PHOTO:In the Cut
The phrase “In the cut” speaks to physical isolation. As an idiom it refers to sites that are removed from dense populations, but also applies to places easily within reach, but perhaps less visited. In a more literal sense the phrase has bodily associations that the works in the show tease out in their arrangement within the gallery space. A wound or a mark, the cut also hints at a divide that can then be bridged. Despite the remote locales, interiority and intimacy are factored into the works as well.
By Dimitris Lempesis
Photo: Gallery Luisotti Archive
The group exhibition “In the Cut” at the Gallery Luisotti is Santa Monica, includes photographs by: Cindy Bernard, Sam Contis, Whitney Hubbs, Chelsea Mosher, and Lisa Ohlweiler. The exhibition addresses the genre of landscape and questions its boundaries. It asks whether living bodies, human and otherwise, can have terrains of their own that echo or inform other views of primarily geological formations. Moreover, in what ways do landscapes work on the bodies within them or condition the viewer to see those bodies? Sites of investigation include a secluded college in the California desert, West Coast nudism camps, and Southern California beaches. The profile of a horse shuttles between flesh and an outcropping of granite rock. A ranch in Riverside is anthropomorphized via specific views of water-bearing channels and the claustrophobia of fallen citruses on the arid floor. Cindy Bernard works across several media including photography, video, performance and, most recently, painting. Current projects include “Vinland”, a meditation on the complex and continually shifting relationships between spaces, social and economic structures, and personal and collective histories and an “episodic” series based on the history of social nudism. Sam Contis portfolios of work have appeared in publications such as The New York Times Magazine, Capricious, and Blind Spot. Whitney Hubbs, is a Los Angeles-based photographer whose mostly black-and-white oeuvre comprises disjointed self-portraits and minimal compositions.
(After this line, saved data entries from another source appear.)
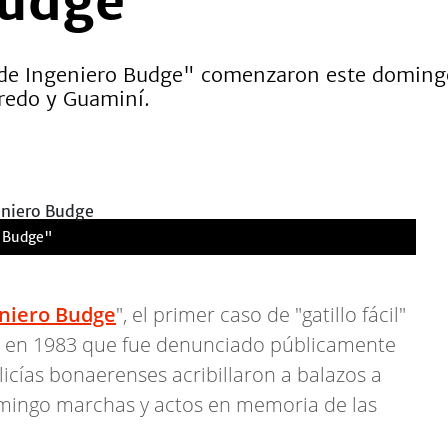
Budge"
de Ingeniero Budge" comenzaron este domingo
eredo y Guaminí.
o Budge"
niero Budge
", el primer caso de "gatillo fácil"
a en 1983 que fue denunciado públicamente
olicías bonaerenses acribillaron a balazos a
domingo marchas y actos en memoria de las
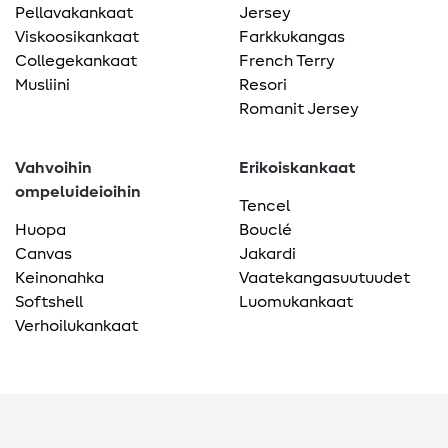
Pellavakankaat
Jersey
Viskoosikankaat
Farkkukangas
Collegekankaat
French Terry
Musliini
Resori
Romanit Jersey
Vahvoihin
Erikoiskankaat
ompeluideioihin
Tencel
Huopa
Bouclé
Canvas
Jakardi
Keinonahka
Vaatekangasuutuudet
Softshell
Luomukankaat
Verhoilukankaat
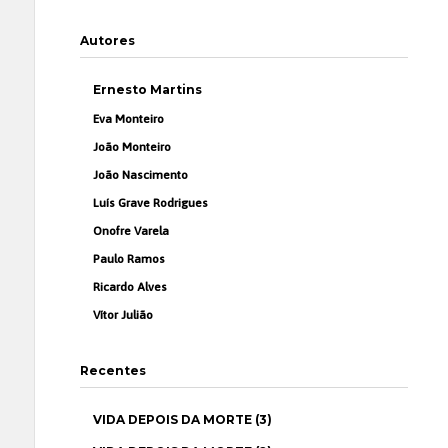
Autores
Ernesto Martins
Eva Monteiro
João Monteiro
João Nascimento
Luís Grave Rodrigues
Onofre Varela
Paulo Ramos
Ricardo Alves
Vítor Julião
Recentes
VIDA DEPOIS DA MORTE (3)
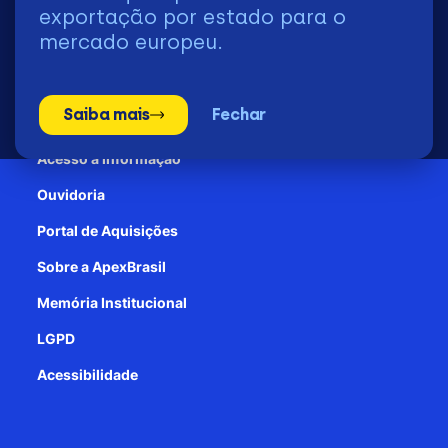
2026 | © Todos os Direitos Reservados - ApexBrasil
exportação por estado para o
mercado europeu.
Transparência e Prestação de contas
Saiba mais
Fechar
Patrocínio
Acesso à informação
Ouvidoria
Portal de Aquisições
Sobre a ApexBrasil
Memória Institucional
LGPD
Acessibilidade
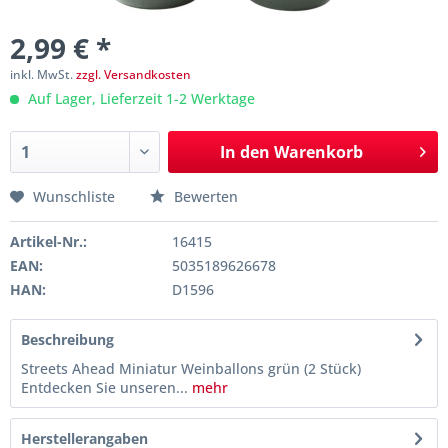
2,99 € *
inkl. MwSt.
zzgl. Versandkosten
Auf Lager, Lieferzeit 1-2 Werktage
In den
Warenkorb
Wunschliste
Bewerten
Artikel-Nr.:
16415
EAN:
5035189626678
HAN:
D1596
Beschreibung
Streets Ahead Miniatur Weinballons grün (2 Stück)
Entdecken Sie unseren...
mehr
Herstellerangaben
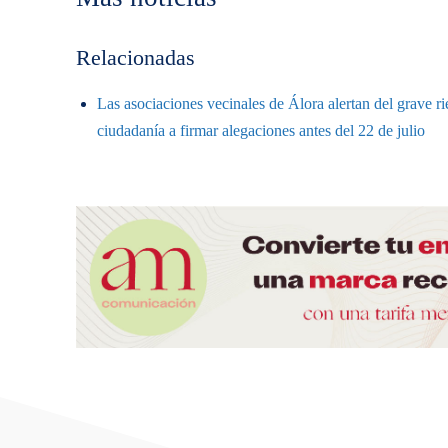
Relacionadas
Las asociaciones vecinales de Álora alertan del grave r
ciudadanía a firmar alegaciones antes del 22 de julio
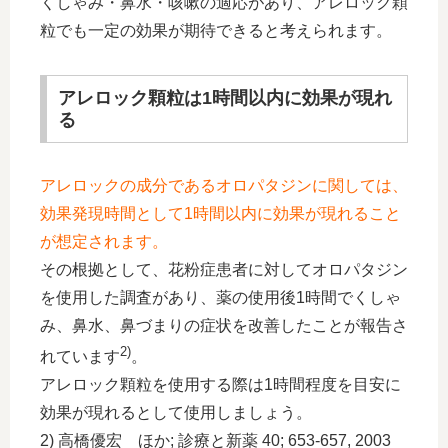
くしゃみ・鼻水・咳嗽の適応があり、アレロック顆
粒でも一定の効果が期待できると考えられます。
アレロック顆粒は1時間以内に効果が現れ
る
アレロックの成分であるオロパタジンに関しては、
効果発現時間として1時間以内に効果が現れること
が想定されます。
その根拠として、花粉症患者に対してオロパタジン
を使用した調査があり、薬の使用後1時間でくしゃ
み、鼻水、鼻づまりの症状を改善したことが報告さ
2)
れています
。
アレロック顆粒を使用する際は1時間程度を目安に
効果が現れるとして使用しましょう。
2) 高橋優宏 ほか; 診療と新薬 40; 653-657, 2003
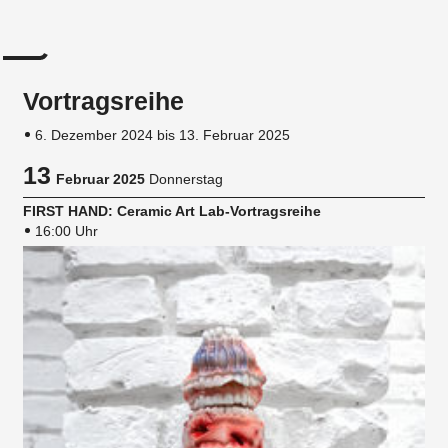
Vortragsreihe
6. Dezember 2024 bis 13. Februar 2025
13
Februar 2025
Donnerstag
FIRST HAND: Ceramic Art Lab-Vortragsreihe
16:00 Uhr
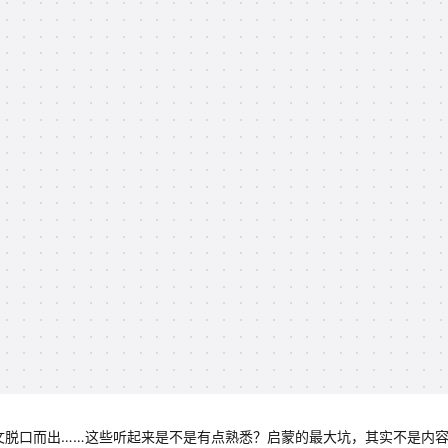
英文脱口而出……这些听起来是不是有点熟悉？启蒙的最大坑，其实不是内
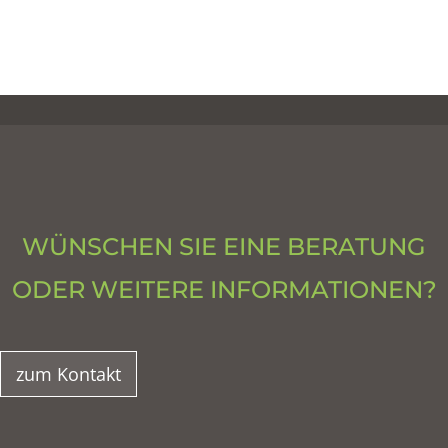
WÜNSCHEN SIE EINE BERATUNG
ODER WEITERE INFORMATIONEN?
zum Kontakt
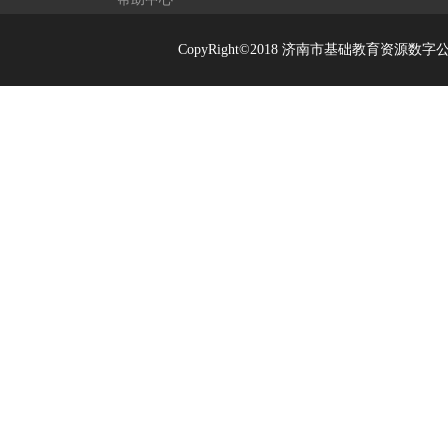
CopyRight©2018 济南市基础教育资源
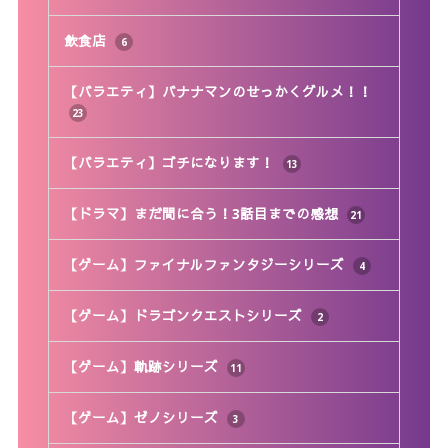
飲食店
6
【バラエティ】バナナマンのせっかくグルメ！！
23
【バラエティ】ゴチになります！
13
【ドラマ】まだ間に合う！3話目までの感想
21
【ゲーム】ファイナルファンタジーシリーズ
4
【ゲーム】ドラゴンクエストシリーズ
2
【ゲーム】軌跡シリーズ
11
【ゲーム】ゼノシリーズ
3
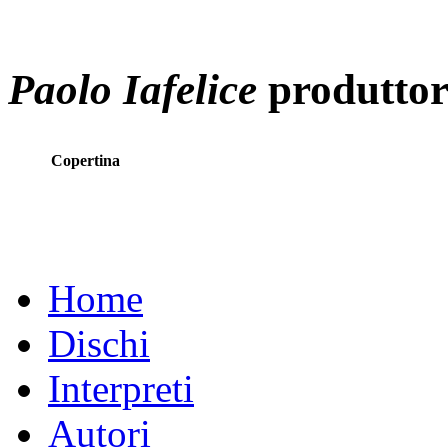
Paolo Iafelice
produttor
Copertina
Home
Dischi
Interpreti
Autori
Chelsea Mosher is currently visiting faculty in photography at UCLA and CSULB. Lisa Ohlweiler is an American artist whose photographic works explore formal analogies and photographic sequencing creating connections between seemingly disparate subjects, she has been strongly influenced by the Southern California landscape, culture, film industry, and quality of light. Existing in a space between active engagement and cool observation, her photographs create an impression akin to the moment when a word used everyday suddenly becomes strange to the ear and demands to be contemplated as through it were heard for the first time.